*** Begin section ***

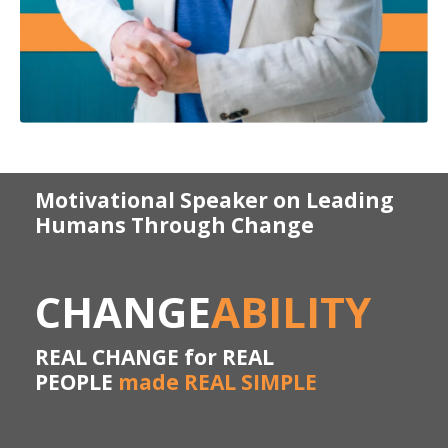
Motivational Speaker on Leading
Humans Through Change
CHANGE
ABILITY
REAL CHANGE for REAL
PEOPLE
made REAL SIMPLE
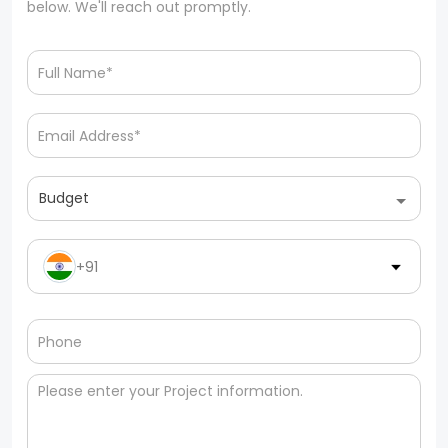
below. We'll reach out promptly.
Budget
+91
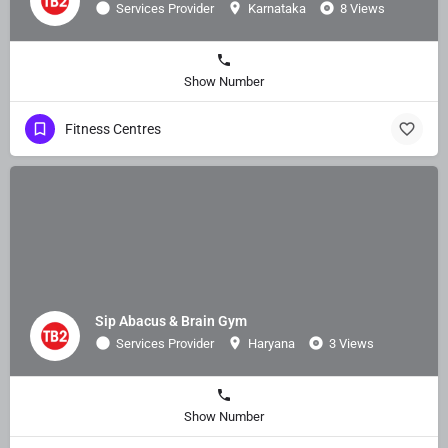
Services Provider
Karnataka
8 Views
Show Number
Fitness Centres
Sip Abacus & Brain Gym
Services Provider
Haryana
3 Views
Show Number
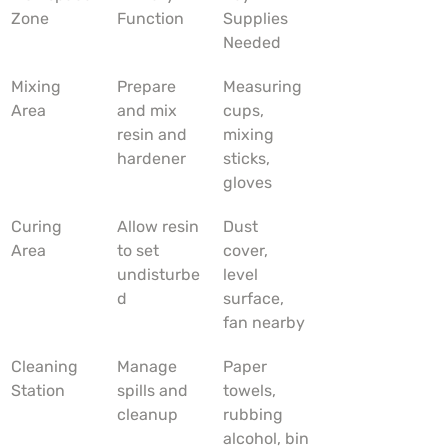
Zone
Function
Supplies 
Needed
Mixing 
Prepare 
Measuring 
Area
and mix 
cups, 
resin and 
mixing 
hardener
sticks, 
gloves
Curing 
Allow resin 
Dust 
Area
to set 
cover, 
undisturbe
level 
d
surface, 
fan nearby
Cleaning 
Manage 
Paper 
Station
spills and 
towels, 
cleanup
rubbing 
alcohol, bin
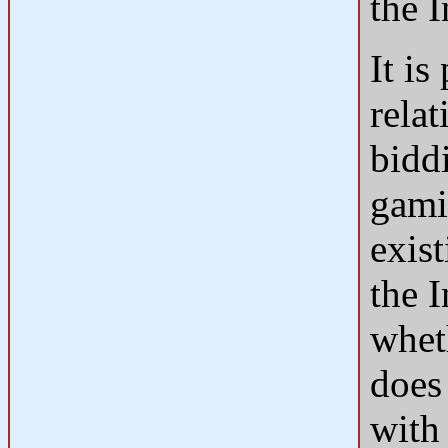
the 
It is
relat
bidd
gami
exis
the 
whet
does 
with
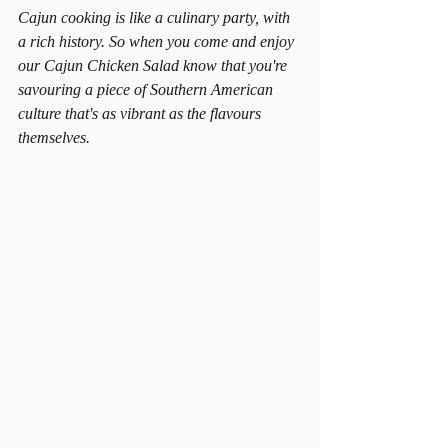
Cajun cooking is like a culinary party, with 
a rich history. So when you come and enjoy 
our Cajun Chicken Salad know that you're 
savouring a piece of Southern American 
culture that's as vibrant as the flavours 
themselves.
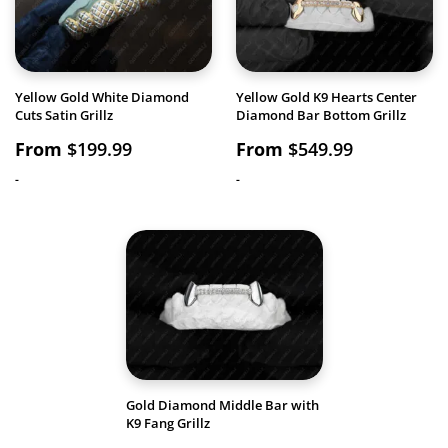
Yellow Gold White Diamond
Yellow Gold K9 Hearts Center
Cuts Satin Grillz
Diamond Bar Bottom Grillz
From
$
199.99
From
$
549.99
-
-
Gold Diamond Middle Bar with
K9 Fang Grillz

*** End section ***

> _Brief_
Return, exactly as they stand, all of the lines above, but not the pictures.

> _Problem solution_
Motivational Speaker on Leading
Humans Through Change
CHANGE
ABILITY
REAL CHANGE for REAL
PEOPLE
made REAL SIMPLE
below. We'll reach out promptly.
Budget
+91
Services Provider
Karnataka
8 Views
Show Number
Fitness Centres
Sip Abacus & Brain Gym
Services Provider
Haryana
3 Views
Show Number
Zone
Function
Supplies 
Needed
Mixing 
Prepare 
Measuring 
Area
and mix 
cups, 
resin and 
mixing 
hardener
sticks, 
gloves
Curing 
Allow resin 
Dust 
Area
to set 
cover, 
undisturbe
level 
d
surface, 
fan nearby
Cleaning 
Manage 
Paper 
Station
spills and 
towels, 
cleanup
rubbing 
alcohol, bin
the 
It is
relat
bidd
gami
exis
the 
whet
does 
with
Cajun cooking is like a culinary party, with 
a rich history. So when you come and enjoy 
our Cajun Chicken Salad know that you're 
savouring a piece of Southern American 
culture that's as vibrant as the flavours 
themselves.
Yellow Gold White Diamond
Yellow Gold K9 Hearts Center
Cuts Satin Grillz
Diamond Bar Bottom Grillz
From
$
199.99
From
$
549.99
-
-
Gold Diamond Middle Bar with
K9 Fang Grillz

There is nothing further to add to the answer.